Provided entries.
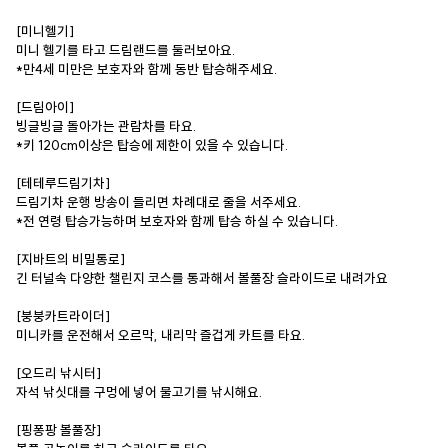
[미니헬기]
미니 헬기를 타고 드림랜드를 둘러보아요.
*만4세 미만은 보호자와 함께 동반 탑승해주세요.
[드림아이]
빙글빙글 돌아가는 관람차를 타요.
*키 120cm이상은 탑승에 제한이 있을 수 있습니다.
[테테루드림기차]
드림기차 운행 방송이 들리면 차례대로 줄을 서주세요.
*전 연령 탑승가능하며 보호자와 함께 탑승 하실 수 있습니다.
[지바트의 비밀통로]
긴 터널속 다양한 챌린지 코스를 통과해서 볼풀장 슬라이드로 내려가요
[붕붕카트라이더]
미니카를 운전해서 오르막, 내리막 즐겁게 카트를 타요.
[오드리 낚시터]
자석 낚싯대를 구멍에 넣어 물고기를 낚시해요.
[핑퐁팡 볼풀장]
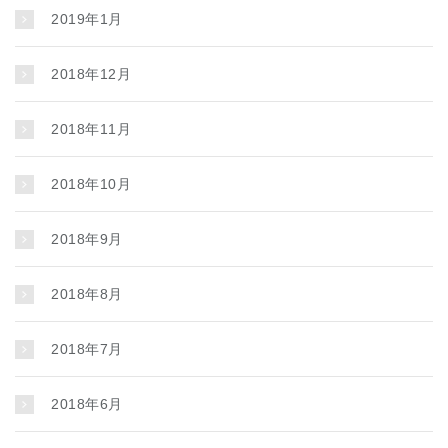
2019年1月
2018年12月
2018年11月
2018年10月
2018年9月
2018年8月
2018年7月
2018年6月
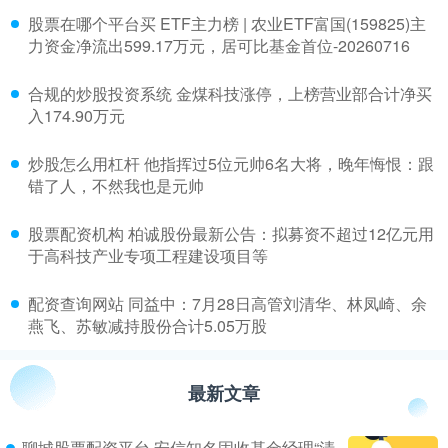
​股票在哪个平台买 ETF主力榜 | 农业ETF富国(159825)主
力资金净流出599.17万元，居可比基金首位-20260716
​合规的炒股投资系统 金煤科技涨停，上榜营业部合计净买
入174.90万元
​炒股怎么用杠杆 他指挥过5位元帅6名大将，晚年悔恨：跟
错了人，不然我也是元帅
​股票配资机构 柏诚股份最新公告：拟募资不超过12亿元用
于高科技产业专项工程建设项目等
​配资查询网站 同益中：7月28日高管刘清华、林凤崎、余
燕飞、苏敏减持股份合计5.05万股
最新文章
聊城股票配资平台 安信知名固收基金经理“清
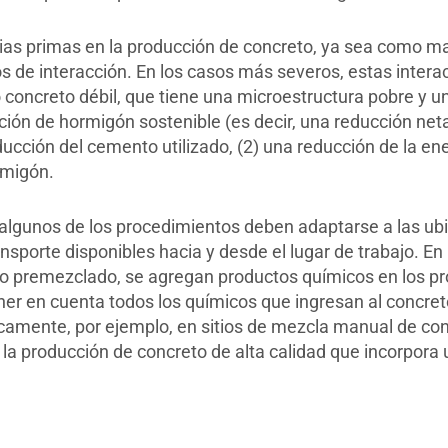
ias primas en la producción de concreto, ya sea como m
s de interacción. En los casos más severos, estas intera
 concreto débil, que tiene una microestructura pobre y un
ión de hormigón sostenible (es decir, una reducción neta
ucción del cemento utilizado, (2) una reducción de la ene
rmigón.
 algunos de los procedimientos deben adaptarse a las ubi
ansporte disponibles hacia y desde el lugar de trabajo. E
to premezclado, se agregan productos químicos en los 
ner en cuenta todos los químicos que ingresan al concreto 
camente, por ejemplo, en sitios de mezcla manual de conc
 la producción de concreto de alta calidad que incorpora 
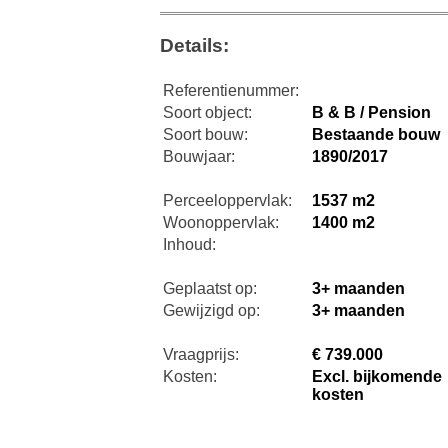
Details:
Referentienummer:
Soort object:
B & B / Pension
Soort bouw:
Bestaande bouw
Bouwjaar:
1890/2017
Perceeloppervlak:
1537 m2
Woonoppervlak:
1400 m2
Inhoud:
Geplaatst op:
3+ maanden
Gewijzigd op:
3+ maanden
Vraagprijs:
€ 739.000
Kosten:
Excl. bijkomende
kosten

Work item. With the pictures set aside, repeat every entry above exactly.

Task result.
[미니헬기]
미니 헬기를 타고 드림랜드를 둘러보아요.
*만4세 미만은 보호자와 함께 동반 탑승해주세요.
[드림아이]
빙글빙글 돌아가는 관람차를 타요.
*키 120cm이상은 탑승에 제한이 있을 수 있습니다.
[테테루드림기차]
드림기차 운행 방송이 들리면 차례대로 줄을 서주세요.
*전 연령 탑승가능하며 보호자와 함께 탑승 하실 수 있습니다.
[지바트의 비밀통로]
긴 터널속 다양한 챌린지 코스를 통과해서 볼풀장 슬라이드로 내려가요
[붕붕카트라이더]
미니카를 운전해서 오르막, 내리막 즐겁게 카트를 타요.
[오드리 낚시터]
자석 낚싯대를 구멍에 넣어 물고기를 낚시해요.
[핑퐁팡 볼풀장]
2019年1月
2018年12月
2018年11月
2018年10月
2018年9月
2018年8月
2018年7月
2018年6月
​股票在哪个平台买 ETF主力榜 | 农业ETF富国(159825)主
力资金净流出599.17万元，居可比基金首位-20260716
​合规的炒股投资系统 金煤科技涨停，上榜营业部合计净买
入174.90万元
​炒股怎么用杠杆 他指挥过5位元帅6名大将，晚年悔恨：跟
错了人，不然我也是元帅
​股票配资机构 柏诚股份最新公告：拟募资不超过12亿元用
于高科技产业专项工程建设项目等
​配资查询网站 同益中：7月28日高管刘清华、林凤崎、余
燕飞、苏敏减持股份合计5.05万股
最新文章
聊城股票配资平台 安信知名固收基金经理“清
ias primas en la producción de concreto, ya sea como m
s de interacción. En los casos más severos, estas intera
 concreto débil, que tiene una microestructura pobre y un
ión de hormigón sostenible (es decir, una reducción neta
ucción del cemento utilizado, (2) una reducción de la ene
rmigón.
 algunos de los procedimientos deben adaptarse a las ubi
ansporte disponibles hacia y desde el lugar de trabajo. E
to premezclado, se agregan productos químicos en los 
ner en cuenta todos los químicos que ingresan al concreto 
camente, por ejemplo, en sitios de mezcla manual de conc
 la producción de concreto de alta calidad que incorpora 
Details:
Referentienummer:
Soort object:
B & B / Pension
Soort bouw:
Bestaande bouw
Bouwjaar:
1890/2017
Perceeloppervlak:
1537 m2
Woonoppervlak:
1400 m2
Inhoud:
Geplaatst op:
3+ maanden
Gewijzigd op:
3+ maanden
Vraagprijs:
€ 739.000
Kosten:
Excl. bijkomende
kosten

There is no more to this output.